**Written instruction**
Copy the lines from the one containing "text nedaj mi za vinu. [41, 936, 833, 962]" to the one containing "text a myslíš", both included, with no changes.

╭─ Material for this task

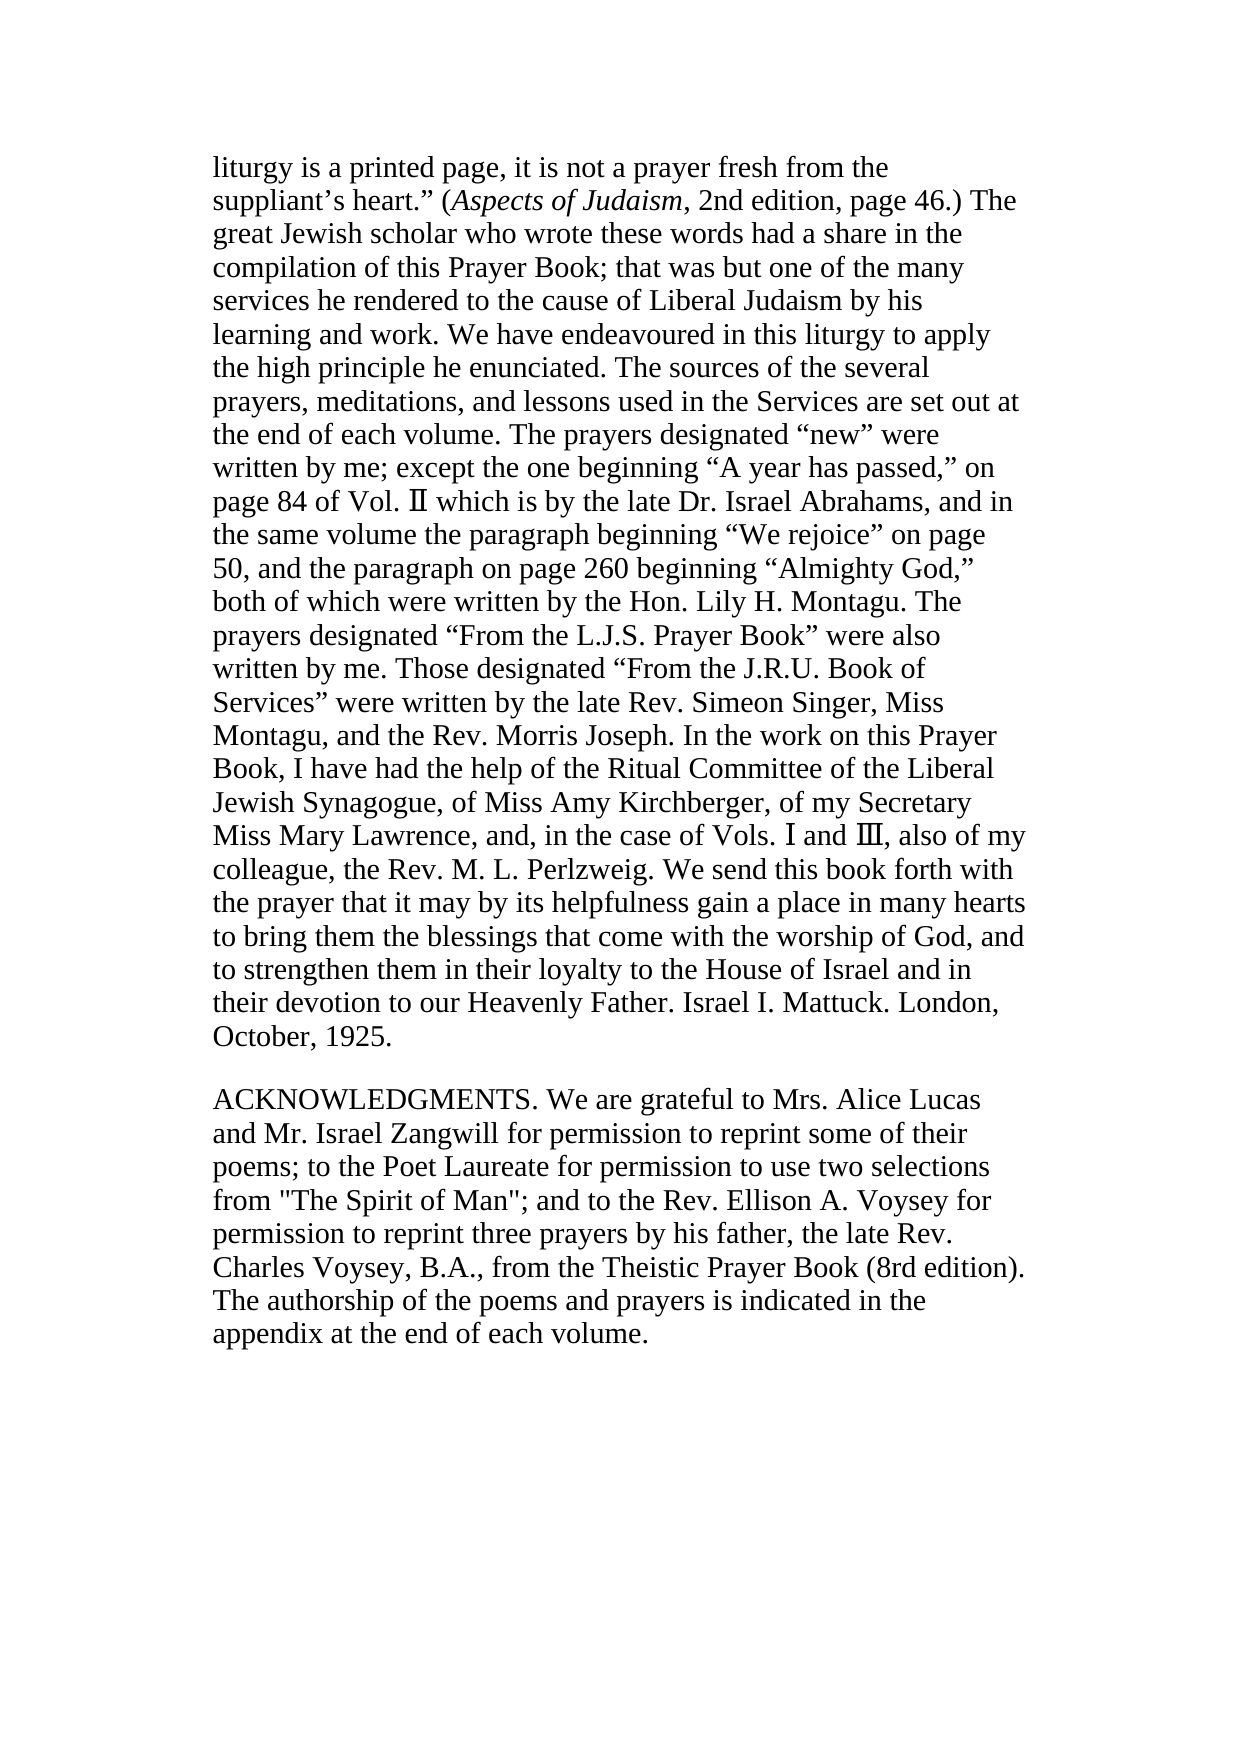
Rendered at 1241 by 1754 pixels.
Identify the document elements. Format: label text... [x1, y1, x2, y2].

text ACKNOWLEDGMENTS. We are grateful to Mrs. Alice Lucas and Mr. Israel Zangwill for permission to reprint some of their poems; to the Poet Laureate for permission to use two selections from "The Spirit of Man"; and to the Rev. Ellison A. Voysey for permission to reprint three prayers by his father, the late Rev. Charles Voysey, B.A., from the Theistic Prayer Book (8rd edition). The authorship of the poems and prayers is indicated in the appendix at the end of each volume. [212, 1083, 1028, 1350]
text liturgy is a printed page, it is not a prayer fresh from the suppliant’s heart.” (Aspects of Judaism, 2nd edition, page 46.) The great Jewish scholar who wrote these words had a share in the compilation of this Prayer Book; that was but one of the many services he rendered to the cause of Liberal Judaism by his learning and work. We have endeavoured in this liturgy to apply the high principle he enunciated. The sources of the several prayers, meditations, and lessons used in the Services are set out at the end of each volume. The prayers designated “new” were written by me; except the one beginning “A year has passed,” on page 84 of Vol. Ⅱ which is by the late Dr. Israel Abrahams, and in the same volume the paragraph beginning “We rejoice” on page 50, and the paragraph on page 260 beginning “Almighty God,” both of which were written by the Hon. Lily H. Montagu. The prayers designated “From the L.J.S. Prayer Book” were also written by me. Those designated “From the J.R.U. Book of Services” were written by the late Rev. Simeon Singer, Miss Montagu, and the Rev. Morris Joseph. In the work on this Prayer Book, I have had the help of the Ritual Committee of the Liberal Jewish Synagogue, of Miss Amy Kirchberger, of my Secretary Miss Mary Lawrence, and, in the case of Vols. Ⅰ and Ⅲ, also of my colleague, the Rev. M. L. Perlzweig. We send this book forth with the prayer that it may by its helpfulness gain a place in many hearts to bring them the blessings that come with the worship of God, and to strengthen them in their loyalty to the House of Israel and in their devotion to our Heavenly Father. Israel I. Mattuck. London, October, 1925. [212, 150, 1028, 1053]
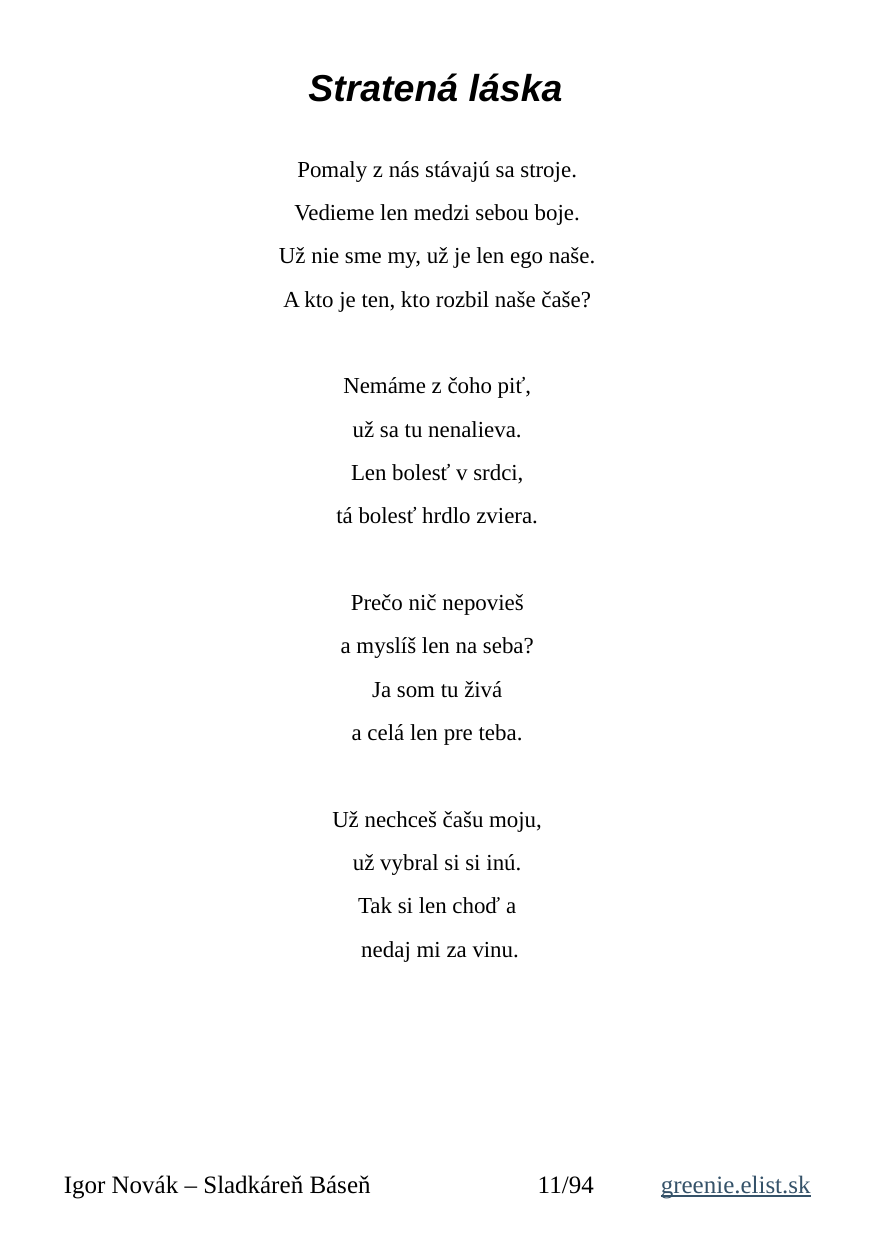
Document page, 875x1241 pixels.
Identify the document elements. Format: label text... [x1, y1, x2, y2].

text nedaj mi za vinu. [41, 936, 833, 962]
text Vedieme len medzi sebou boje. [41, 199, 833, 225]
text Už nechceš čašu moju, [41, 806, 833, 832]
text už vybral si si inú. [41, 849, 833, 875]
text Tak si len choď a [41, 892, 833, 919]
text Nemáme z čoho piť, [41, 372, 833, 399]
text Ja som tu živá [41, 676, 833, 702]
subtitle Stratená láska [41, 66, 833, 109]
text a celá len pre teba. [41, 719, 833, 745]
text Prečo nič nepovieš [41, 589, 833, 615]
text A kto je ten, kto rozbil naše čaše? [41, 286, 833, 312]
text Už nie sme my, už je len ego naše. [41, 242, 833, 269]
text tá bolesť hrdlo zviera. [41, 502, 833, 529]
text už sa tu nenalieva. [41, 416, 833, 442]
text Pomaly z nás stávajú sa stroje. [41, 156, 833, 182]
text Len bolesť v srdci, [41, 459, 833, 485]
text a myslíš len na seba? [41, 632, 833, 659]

╰─
╭─ Material for this task

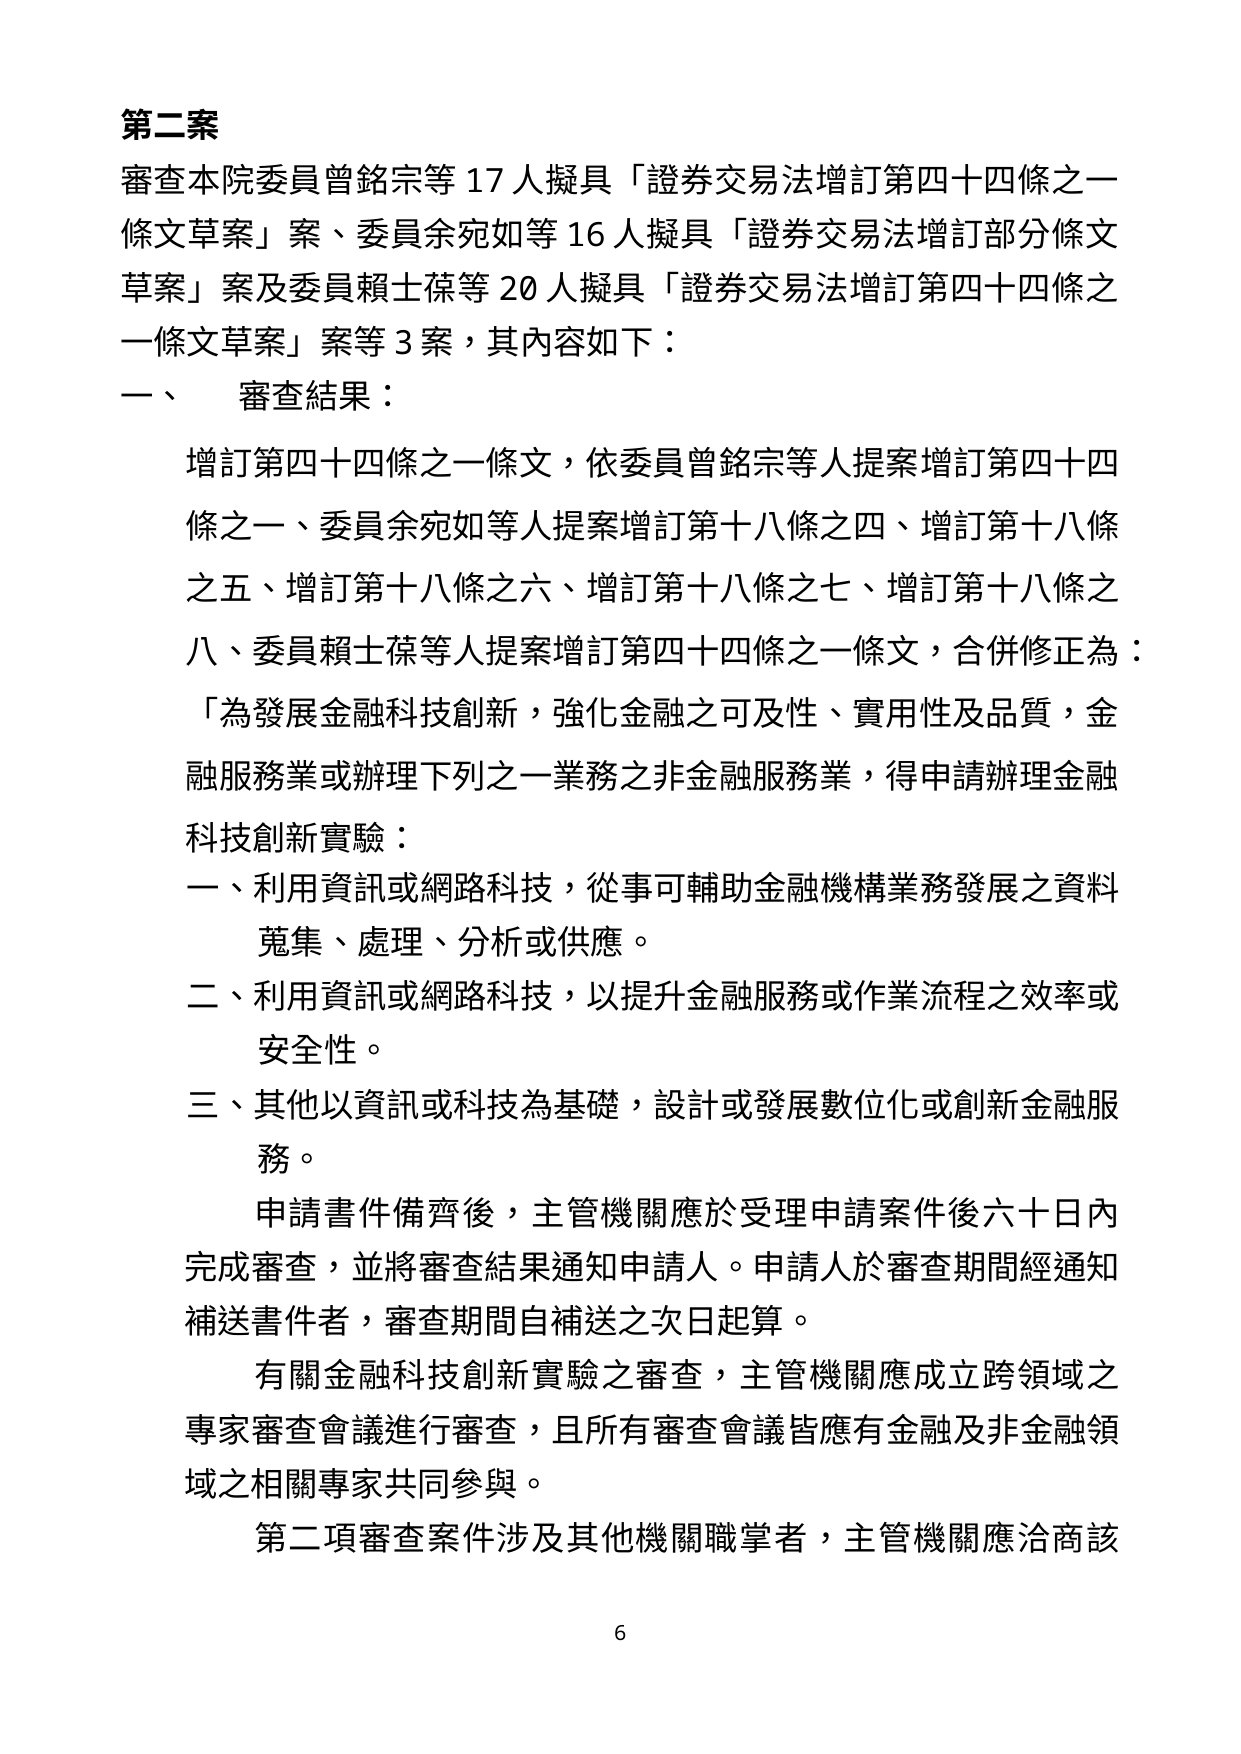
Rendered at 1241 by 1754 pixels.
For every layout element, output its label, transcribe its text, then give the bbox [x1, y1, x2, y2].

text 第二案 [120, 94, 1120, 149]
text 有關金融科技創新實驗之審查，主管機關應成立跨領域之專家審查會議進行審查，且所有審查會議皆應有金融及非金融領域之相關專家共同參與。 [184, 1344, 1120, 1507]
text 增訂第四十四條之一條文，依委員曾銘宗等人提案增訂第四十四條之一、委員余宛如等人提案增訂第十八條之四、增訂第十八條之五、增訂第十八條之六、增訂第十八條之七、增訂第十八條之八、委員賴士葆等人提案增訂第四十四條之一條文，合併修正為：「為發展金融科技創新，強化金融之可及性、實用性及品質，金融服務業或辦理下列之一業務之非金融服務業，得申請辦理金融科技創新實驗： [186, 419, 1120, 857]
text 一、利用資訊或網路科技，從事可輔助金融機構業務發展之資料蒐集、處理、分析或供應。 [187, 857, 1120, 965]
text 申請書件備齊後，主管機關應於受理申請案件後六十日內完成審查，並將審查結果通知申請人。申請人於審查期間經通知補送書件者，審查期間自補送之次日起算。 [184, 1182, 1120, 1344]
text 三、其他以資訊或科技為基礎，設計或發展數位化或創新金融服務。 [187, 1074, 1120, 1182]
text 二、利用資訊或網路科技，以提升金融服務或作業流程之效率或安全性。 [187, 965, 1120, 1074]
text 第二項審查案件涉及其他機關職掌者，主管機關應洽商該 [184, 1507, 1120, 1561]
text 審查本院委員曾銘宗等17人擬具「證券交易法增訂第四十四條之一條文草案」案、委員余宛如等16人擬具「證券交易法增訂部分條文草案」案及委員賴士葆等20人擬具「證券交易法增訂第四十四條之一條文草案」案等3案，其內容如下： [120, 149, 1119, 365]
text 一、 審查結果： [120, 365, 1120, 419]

╰─

**Solution to the exercise**
text nedaj mi za vinu. [41, 936, 833, 962]
text Vedieme len medzi sebou boje. [41, 199, 833, 225]
text Už nechceš čašu moju, [41, 806, 833, 832]
text už vybral si si inú. [41, 849, 833, 875]
text Tak si len choď a [41, 892, 833, 919]
text Nemáme z čoho piť, [41, 372, 833, 399]
text Ja som tu živá [41, 676, 833, 702]
subtitle Stratená láska [41, 66, 833, 109]
text a celá len pre teba. [41, 719, 833, 745]
text Prečo nič nepovieš [41, 589, 833, 615]
text A kto je ten, kto rozbil naše čaše? [41, 286, 833, 312]
text Už nie sme my, už je len ego naše. [41, 242, 833, 269]
text tá bolesť hrdlo zviera. [41, 502, 833, 529]
text už sa tu nenalieva. [41, 416, 833, 442]
text Pomaly z nás stávajú sa stroje. [41, 156, 833, 182]
text Len bolesť v srdci, [41, 459, 833, 485]
text a myslíš len na seba? [41, 632, 833, 659]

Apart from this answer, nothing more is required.